What A Day, It’s Opening Day!

Today is the most special of days for a baseball fan, it’s Opening Day.

We aren’t going to wax poetic about it, that has been done by some of the great sportswriters who have ever put pen to paper.

However, if you are a baseball fan, you have Opening Day memories.  Some of them are great, and being born and raised in the Cleveland area, some of them are about freezing your butt off.

The opening of then Jacobs Field was an amazing day.  After a lifetime watching baseball in dilapidated Cleveland Municipal Stadium, the city had a new park for the Tribe.  It took several years for the feeling of newness to wear off.

Randy Johnson flirted with a no-hitter, carrying it into the 8th inning, before Sandy Alomar Jr. broke it up with a single, and rookie Manny Ramirez tied the game later that inning with a double.

Wayne Kirby, who will throw out the first pitch Monday in Cleveland on the 25th anniversary of the ballpark, won the game in the bottom of the 11th with a single.

With the passing of Frank Robinson this winter, our biggest memory is that of 1975, Robinson debut as the first African-American manager of a major league baseball team.  In his first at bat as a player-manager, Robinson homered off Doc Medich, while we sat in the lower deck between home plate and first base.
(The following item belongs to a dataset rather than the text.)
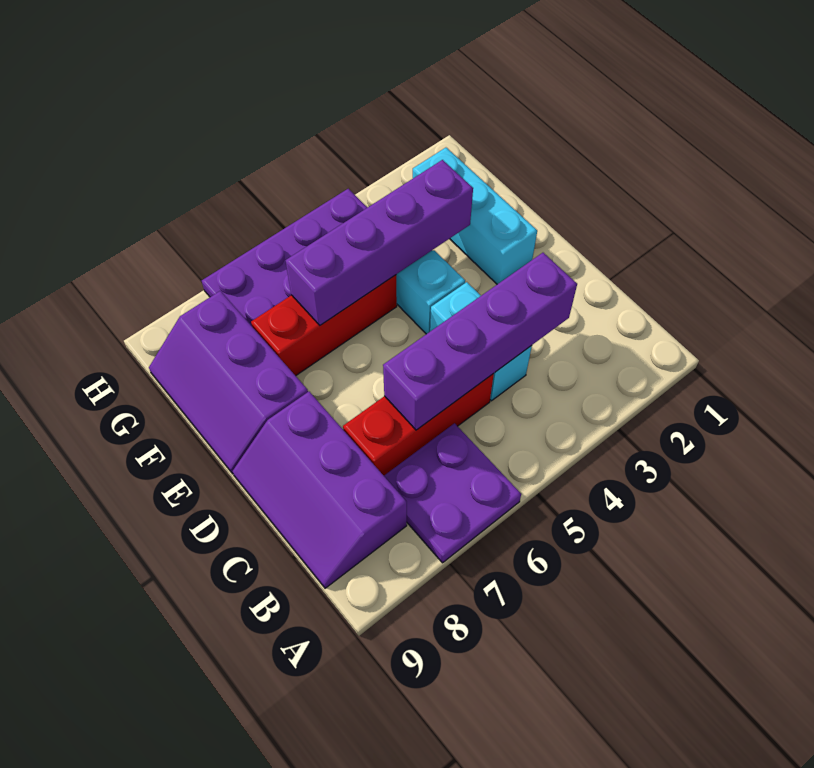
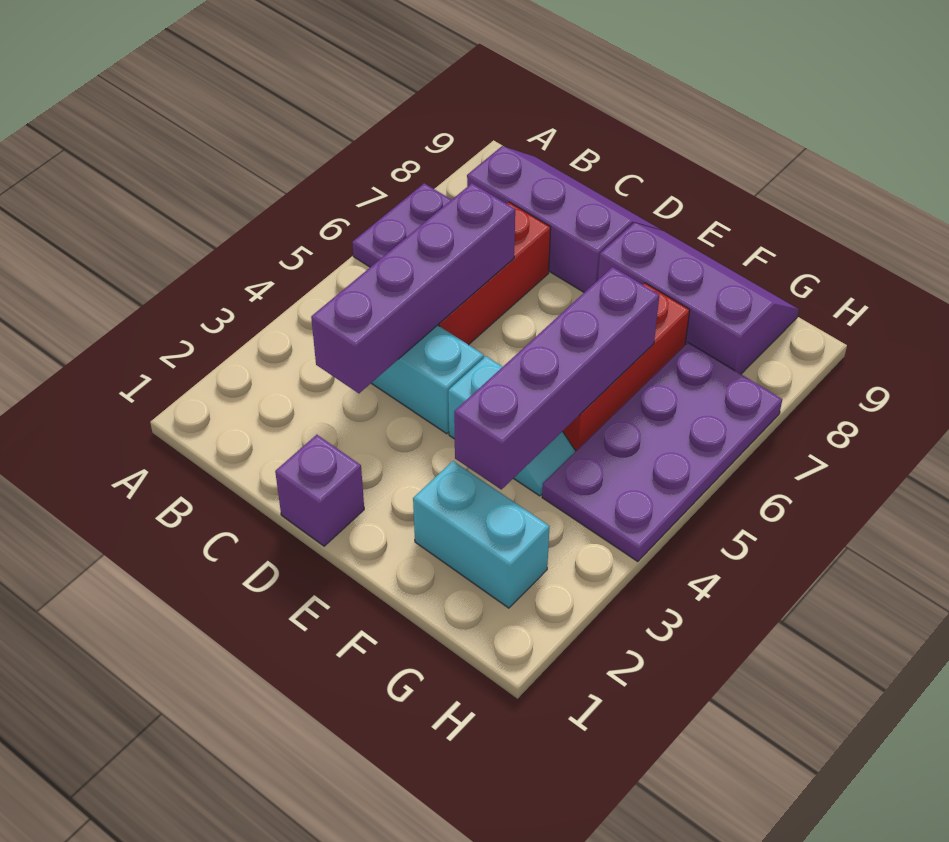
none -> purple brick D1 level 1
cyan brick E2:G2 level 1 -> cyan brick F2:G2 level 1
In 1973, we were one of the still Opening Day record of 74,420 in attendance to see Gaylord Perry outduel Mickey Lolich and the Tigers, 2-1, making a Chris Chambliss first inning two run homer stand.
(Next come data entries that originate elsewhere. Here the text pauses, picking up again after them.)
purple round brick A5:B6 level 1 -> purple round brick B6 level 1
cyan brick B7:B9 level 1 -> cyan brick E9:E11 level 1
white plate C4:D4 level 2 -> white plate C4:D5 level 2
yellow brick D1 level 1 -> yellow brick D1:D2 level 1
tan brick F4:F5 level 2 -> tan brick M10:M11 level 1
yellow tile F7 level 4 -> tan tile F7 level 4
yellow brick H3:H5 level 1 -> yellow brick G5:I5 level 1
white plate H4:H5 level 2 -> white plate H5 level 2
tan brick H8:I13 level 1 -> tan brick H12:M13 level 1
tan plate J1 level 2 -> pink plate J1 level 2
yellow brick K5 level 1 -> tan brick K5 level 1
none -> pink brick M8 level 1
The immortal Gomer Hodge sent us home happy in 1971 with a walk off single in the bottom of the ninth, beating Boston, 3-2.  Hodge had only 17 major league hits, but was a folk hero early in the season, collecting hits in his first four at bats.

He started his career going 6 for 10, mostly in a pinch-hitting role.  Unfortunately, he went 11 for 73 for the rest of his career.
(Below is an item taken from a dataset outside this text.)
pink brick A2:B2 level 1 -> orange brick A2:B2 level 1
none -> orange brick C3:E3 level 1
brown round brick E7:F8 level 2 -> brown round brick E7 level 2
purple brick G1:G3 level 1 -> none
Other games are memorable for another reason.

In 1986, newly acquired Phil Niekro seemingly went to 3-2 on every Detroit hitter on a very cold Friday afternoon, and the Indians went down to a 7-2 loss.  It may have been the most frigid game we had ever attended.

1992 saw the home opener go 19 innings, before a Tim Naehring homer gave Boston a 5-3 victory.  The game went six and a half hours, although most of the 65,000 who were there at the start of the game remained.

And of course, the 2007 opener in Cleveland featured the game that fell just short of being an Indians’ win because the falling snow made it impossible for players to see.  The snow didn’t stop, forcing the Tribe to play a series in against the Angels in Milwaukee because the field was unplayable.

We do have one more memory we would someday like to have.  That would be when the Indians players line up to get their World Championship rings and raise a banner commemorating a World Series title.

Perhaps next year can be that year.  All Indians’ fans can hope for that.